Semejante requilorio nunca llegué a decírtelo. Ni siquiera esta mañana, que hubiera habido razón y pretexto. Estuve a punto de empezarlo, pero pensé, y no creo haberme equivocado, que su contenido ya lo damos por supuesto desde hace meses, exactamente desde que me contaste lo del verano antepasado, en París, cuando estuviste con gripe, y él te cuidó muy animoso, y perdió por ti horas de archivos y bibliotecas; que te llevó a cenar a restaurantes íntimos y recogidos, con clientela de enamorados, y te hizo desear ser enlazada por la cintura como aquellas parejas, y no tenerte con la mesa por medio, hablándote de sus investigaciones… Aunque esto, mira, tenía su razón de ser: siempre te quiso conquistar con la potencia de su inteligencia, ya que no con otra clase de poderes. Y no es que desapruebe el que un hombre como Claire despliegue ante una mujer como tú las maravillas de su mente, a condición, claro está, de que, de regreso a la Ciudad Universitaria, te bese en el parque Montsouris para llevarte a la cama después en la Casa de los Estados Unidos, donde ambos habitabais. Me contaste con cierta melancolía que en el parque, esa u otra noche, con luna, lago, aire tibio y soledad, te explicó ce por be los episodios del asedio alemán en la guerra del setenta que tenían que ver con aquel barrio. Está muy informado en los detalles.

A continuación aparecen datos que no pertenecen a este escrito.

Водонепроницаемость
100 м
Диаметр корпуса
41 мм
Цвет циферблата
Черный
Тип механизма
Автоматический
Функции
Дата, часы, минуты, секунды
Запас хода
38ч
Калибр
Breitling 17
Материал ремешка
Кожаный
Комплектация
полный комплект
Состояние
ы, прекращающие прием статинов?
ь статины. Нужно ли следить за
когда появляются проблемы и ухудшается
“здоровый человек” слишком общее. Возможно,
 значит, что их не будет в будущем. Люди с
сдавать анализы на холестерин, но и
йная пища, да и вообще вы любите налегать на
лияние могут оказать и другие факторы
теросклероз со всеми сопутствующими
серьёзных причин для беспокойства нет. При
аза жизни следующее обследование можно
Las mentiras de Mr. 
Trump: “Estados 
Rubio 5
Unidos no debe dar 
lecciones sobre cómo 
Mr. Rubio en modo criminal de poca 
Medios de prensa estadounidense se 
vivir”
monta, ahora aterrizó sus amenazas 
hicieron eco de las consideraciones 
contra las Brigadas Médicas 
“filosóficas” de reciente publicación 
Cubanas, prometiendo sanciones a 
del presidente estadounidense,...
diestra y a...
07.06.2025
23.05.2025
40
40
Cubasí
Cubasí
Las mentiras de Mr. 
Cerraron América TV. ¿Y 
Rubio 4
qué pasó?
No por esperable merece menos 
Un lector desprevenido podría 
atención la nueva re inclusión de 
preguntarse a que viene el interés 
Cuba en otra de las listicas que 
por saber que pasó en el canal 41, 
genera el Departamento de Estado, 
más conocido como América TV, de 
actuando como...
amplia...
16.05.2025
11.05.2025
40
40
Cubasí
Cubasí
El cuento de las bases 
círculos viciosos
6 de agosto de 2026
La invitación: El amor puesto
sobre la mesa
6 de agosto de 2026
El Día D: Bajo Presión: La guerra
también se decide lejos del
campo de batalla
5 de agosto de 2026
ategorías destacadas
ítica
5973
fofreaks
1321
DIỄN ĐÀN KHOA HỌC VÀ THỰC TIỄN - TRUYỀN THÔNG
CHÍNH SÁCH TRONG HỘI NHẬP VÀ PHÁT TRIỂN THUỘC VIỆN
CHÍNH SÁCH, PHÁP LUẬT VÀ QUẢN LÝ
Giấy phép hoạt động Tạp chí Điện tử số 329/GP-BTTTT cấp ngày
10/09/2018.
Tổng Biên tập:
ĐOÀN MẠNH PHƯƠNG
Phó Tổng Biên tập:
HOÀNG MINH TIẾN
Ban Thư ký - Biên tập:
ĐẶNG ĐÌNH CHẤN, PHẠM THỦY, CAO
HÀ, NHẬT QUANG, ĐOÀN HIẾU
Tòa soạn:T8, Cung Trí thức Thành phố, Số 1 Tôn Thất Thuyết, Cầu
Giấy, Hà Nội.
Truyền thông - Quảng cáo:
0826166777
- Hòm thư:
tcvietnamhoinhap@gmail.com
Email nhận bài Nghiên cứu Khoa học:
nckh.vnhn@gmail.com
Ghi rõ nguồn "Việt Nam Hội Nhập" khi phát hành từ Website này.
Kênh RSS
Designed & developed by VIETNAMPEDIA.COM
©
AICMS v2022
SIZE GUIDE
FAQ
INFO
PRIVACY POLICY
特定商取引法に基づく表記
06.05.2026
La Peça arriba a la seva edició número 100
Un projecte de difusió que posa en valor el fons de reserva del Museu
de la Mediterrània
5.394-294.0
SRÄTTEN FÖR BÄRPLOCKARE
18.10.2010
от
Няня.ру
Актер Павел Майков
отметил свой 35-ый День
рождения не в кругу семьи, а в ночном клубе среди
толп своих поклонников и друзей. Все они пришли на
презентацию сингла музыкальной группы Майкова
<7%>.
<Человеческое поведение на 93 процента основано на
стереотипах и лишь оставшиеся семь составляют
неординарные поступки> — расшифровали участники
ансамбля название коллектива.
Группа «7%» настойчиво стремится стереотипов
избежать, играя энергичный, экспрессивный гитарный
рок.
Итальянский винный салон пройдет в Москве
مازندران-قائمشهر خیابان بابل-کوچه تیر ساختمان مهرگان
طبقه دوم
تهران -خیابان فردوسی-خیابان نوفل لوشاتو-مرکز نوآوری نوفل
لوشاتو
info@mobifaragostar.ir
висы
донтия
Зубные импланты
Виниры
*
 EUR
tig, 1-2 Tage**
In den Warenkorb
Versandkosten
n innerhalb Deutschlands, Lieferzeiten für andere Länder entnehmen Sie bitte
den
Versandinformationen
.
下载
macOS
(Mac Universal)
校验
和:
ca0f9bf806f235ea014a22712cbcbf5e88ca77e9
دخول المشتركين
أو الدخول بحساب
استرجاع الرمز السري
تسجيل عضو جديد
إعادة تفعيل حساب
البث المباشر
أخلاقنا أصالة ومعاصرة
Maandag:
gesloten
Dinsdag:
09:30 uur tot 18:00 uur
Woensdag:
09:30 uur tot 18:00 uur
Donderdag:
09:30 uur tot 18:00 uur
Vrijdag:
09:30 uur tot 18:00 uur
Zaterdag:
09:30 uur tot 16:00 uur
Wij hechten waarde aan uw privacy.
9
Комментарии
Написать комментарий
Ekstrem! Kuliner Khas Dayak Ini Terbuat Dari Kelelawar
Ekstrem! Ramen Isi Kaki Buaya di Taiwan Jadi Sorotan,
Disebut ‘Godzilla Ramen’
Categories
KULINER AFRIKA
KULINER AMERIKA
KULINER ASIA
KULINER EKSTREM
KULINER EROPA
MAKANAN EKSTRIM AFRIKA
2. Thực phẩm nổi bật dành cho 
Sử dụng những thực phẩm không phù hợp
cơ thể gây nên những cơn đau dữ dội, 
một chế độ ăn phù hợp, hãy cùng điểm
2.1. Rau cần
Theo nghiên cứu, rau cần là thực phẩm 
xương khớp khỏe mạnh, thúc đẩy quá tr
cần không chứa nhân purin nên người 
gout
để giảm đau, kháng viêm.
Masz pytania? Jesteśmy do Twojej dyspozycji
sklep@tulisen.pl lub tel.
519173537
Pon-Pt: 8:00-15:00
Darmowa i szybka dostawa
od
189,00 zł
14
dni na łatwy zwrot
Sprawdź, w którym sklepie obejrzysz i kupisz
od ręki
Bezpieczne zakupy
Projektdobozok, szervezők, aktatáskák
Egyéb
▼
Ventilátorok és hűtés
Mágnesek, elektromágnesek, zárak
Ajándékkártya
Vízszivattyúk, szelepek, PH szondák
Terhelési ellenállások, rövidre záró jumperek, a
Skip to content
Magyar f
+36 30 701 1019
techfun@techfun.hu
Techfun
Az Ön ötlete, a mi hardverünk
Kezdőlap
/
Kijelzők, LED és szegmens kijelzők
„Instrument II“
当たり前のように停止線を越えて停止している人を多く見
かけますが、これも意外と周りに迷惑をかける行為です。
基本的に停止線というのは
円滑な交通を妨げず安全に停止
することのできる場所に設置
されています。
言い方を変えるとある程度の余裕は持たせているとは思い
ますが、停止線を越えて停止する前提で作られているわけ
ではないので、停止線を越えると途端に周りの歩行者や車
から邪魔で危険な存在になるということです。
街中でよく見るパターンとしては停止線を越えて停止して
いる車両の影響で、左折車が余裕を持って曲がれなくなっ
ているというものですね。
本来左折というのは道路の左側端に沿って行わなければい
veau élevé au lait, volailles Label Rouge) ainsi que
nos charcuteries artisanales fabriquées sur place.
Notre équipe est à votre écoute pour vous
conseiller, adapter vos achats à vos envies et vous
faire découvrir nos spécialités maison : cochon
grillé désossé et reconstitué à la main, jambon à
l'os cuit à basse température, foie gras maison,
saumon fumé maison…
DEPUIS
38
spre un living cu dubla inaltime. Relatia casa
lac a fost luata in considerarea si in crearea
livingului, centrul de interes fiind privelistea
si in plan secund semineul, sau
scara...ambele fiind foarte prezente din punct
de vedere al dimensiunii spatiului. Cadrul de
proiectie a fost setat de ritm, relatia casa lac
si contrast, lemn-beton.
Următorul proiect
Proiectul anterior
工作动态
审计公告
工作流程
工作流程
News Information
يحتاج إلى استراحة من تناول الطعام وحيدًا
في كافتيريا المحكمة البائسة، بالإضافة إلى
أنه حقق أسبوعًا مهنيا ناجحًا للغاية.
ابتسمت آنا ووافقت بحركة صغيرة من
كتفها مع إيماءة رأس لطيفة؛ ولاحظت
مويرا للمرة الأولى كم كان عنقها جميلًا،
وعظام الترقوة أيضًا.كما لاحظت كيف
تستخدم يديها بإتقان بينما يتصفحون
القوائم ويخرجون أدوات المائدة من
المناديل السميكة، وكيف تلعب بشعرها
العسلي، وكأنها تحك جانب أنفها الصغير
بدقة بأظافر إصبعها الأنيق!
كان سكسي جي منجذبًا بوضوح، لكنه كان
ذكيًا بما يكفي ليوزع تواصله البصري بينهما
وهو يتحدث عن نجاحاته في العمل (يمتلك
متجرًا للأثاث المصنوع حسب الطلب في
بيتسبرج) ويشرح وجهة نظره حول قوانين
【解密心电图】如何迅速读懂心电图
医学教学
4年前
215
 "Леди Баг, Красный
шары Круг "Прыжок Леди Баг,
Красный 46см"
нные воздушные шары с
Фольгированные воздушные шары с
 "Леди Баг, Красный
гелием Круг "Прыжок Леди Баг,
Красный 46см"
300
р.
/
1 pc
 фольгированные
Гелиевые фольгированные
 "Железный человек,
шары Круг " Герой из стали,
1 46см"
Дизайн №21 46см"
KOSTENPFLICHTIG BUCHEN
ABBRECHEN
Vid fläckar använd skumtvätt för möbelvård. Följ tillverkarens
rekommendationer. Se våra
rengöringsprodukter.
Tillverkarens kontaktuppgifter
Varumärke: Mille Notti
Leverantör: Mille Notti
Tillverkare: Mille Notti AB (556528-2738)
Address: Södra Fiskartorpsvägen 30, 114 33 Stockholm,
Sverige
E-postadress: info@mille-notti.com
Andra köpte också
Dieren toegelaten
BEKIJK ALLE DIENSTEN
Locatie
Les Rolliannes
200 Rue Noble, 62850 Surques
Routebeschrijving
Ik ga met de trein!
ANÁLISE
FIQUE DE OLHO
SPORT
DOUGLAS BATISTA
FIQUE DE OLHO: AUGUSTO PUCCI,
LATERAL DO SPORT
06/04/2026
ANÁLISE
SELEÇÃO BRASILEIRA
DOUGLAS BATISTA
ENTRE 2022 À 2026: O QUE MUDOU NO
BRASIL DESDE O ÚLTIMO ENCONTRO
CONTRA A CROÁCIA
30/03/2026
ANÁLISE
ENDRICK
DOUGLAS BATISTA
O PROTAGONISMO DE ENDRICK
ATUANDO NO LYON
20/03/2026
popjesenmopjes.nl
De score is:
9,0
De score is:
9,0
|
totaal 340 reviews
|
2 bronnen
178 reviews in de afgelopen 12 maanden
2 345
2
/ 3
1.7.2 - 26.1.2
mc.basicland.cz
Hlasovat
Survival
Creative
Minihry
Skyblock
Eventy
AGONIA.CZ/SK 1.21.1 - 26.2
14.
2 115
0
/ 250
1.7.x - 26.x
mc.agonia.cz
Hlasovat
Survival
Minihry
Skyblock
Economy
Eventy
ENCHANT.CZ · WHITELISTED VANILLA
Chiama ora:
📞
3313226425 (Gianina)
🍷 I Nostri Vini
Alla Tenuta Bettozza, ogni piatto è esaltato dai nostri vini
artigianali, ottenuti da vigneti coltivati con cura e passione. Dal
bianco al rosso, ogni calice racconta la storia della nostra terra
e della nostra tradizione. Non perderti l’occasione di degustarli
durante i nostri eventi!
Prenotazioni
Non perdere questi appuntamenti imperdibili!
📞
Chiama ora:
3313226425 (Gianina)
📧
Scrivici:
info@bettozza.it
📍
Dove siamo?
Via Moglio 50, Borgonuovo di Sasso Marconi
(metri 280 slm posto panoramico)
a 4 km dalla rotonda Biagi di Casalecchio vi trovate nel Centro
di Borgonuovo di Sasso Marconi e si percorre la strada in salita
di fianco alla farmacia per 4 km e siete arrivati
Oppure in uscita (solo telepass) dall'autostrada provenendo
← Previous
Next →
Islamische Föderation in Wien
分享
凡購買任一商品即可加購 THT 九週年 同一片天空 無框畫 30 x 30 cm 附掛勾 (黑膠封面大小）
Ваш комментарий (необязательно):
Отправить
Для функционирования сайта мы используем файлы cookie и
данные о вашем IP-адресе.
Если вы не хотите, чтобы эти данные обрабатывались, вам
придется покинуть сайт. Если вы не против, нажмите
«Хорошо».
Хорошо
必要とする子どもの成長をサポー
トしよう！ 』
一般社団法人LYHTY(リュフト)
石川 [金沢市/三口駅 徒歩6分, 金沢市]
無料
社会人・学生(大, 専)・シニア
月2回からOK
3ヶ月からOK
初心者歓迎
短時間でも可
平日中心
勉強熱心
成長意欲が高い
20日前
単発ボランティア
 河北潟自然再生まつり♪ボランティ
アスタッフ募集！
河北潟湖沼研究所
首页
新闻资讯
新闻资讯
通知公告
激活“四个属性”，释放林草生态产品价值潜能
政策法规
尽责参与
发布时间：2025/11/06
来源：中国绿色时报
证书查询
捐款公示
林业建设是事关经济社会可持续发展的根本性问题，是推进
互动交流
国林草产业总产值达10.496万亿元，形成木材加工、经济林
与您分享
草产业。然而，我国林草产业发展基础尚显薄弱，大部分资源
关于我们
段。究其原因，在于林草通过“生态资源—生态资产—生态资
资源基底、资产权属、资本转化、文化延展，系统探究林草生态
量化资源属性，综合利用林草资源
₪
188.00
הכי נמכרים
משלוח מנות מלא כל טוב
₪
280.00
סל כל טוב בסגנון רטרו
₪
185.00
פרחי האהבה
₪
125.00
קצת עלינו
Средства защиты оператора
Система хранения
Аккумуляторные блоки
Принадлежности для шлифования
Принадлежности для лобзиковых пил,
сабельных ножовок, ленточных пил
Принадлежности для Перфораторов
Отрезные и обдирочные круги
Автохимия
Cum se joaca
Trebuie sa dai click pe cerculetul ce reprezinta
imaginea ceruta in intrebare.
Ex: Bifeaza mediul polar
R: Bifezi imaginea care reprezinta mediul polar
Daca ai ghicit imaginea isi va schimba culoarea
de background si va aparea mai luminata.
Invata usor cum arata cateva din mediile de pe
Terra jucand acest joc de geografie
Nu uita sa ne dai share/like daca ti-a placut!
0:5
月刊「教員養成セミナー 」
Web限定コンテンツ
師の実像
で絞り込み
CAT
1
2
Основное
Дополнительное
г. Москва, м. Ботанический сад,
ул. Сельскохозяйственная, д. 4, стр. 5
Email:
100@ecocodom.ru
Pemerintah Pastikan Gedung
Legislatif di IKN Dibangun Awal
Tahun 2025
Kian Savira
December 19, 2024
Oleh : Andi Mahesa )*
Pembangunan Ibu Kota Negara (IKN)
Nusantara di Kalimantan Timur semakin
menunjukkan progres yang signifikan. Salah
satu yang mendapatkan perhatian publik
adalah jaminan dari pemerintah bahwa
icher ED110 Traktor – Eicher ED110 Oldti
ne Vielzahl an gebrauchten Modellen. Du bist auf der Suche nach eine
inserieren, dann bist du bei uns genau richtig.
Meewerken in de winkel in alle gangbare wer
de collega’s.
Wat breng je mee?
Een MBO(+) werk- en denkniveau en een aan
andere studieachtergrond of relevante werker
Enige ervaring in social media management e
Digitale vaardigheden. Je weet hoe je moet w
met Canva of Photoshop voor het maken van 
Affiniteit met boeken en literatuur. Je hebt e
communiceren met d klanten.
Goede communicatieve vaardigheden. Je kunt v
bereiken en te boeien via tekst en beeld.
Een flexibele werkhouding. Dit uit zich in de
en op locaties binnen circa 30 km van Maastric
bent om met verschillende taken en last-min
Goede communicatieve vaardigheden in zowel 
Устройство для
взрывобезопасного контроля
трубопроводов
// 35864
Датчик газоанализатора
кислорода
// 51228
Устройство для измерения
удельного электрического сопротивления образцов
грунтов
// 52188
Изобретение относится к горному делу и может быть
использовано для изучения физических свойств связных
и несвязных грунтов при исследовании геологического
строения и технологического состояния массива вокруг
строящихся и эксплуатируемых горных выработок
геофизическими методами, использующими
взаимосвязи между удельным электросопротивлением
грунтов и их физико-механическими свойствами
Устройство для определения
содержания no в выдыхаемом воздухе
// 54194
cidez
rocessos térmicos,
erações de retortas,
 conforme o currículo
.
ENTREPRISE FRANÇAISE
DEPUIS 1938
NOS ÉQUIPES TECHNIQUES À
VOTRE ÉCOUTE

Lo que te respondí, pues, fue esto: «¿Y esperas de esa doctora un diagnóstico satisfactorio sin que haya examinado al paciente?». «Hay una descripción y una pregunta posibles. Lo que voy a contarle, lo sabes más o menos. Luego le preguntaré si es posible que una mujer, paciente, sacrificadamente, llegue a curar lo que estoy segura de que es curable. Claire y su madre tuvieron relaciones anormales: ella era eso que llaman una madre castradora. Deseo, creo poder deshacer el mal que le hizo a Claire.» Y te volviste a mí con rabia, como si respondieras a una objeción que yo no había formulado, que ni siquiera había pensado: «Para eso estamos las mujeres, ¿no? ¡Para eso somos como somos y tenemos lo que tenemos!».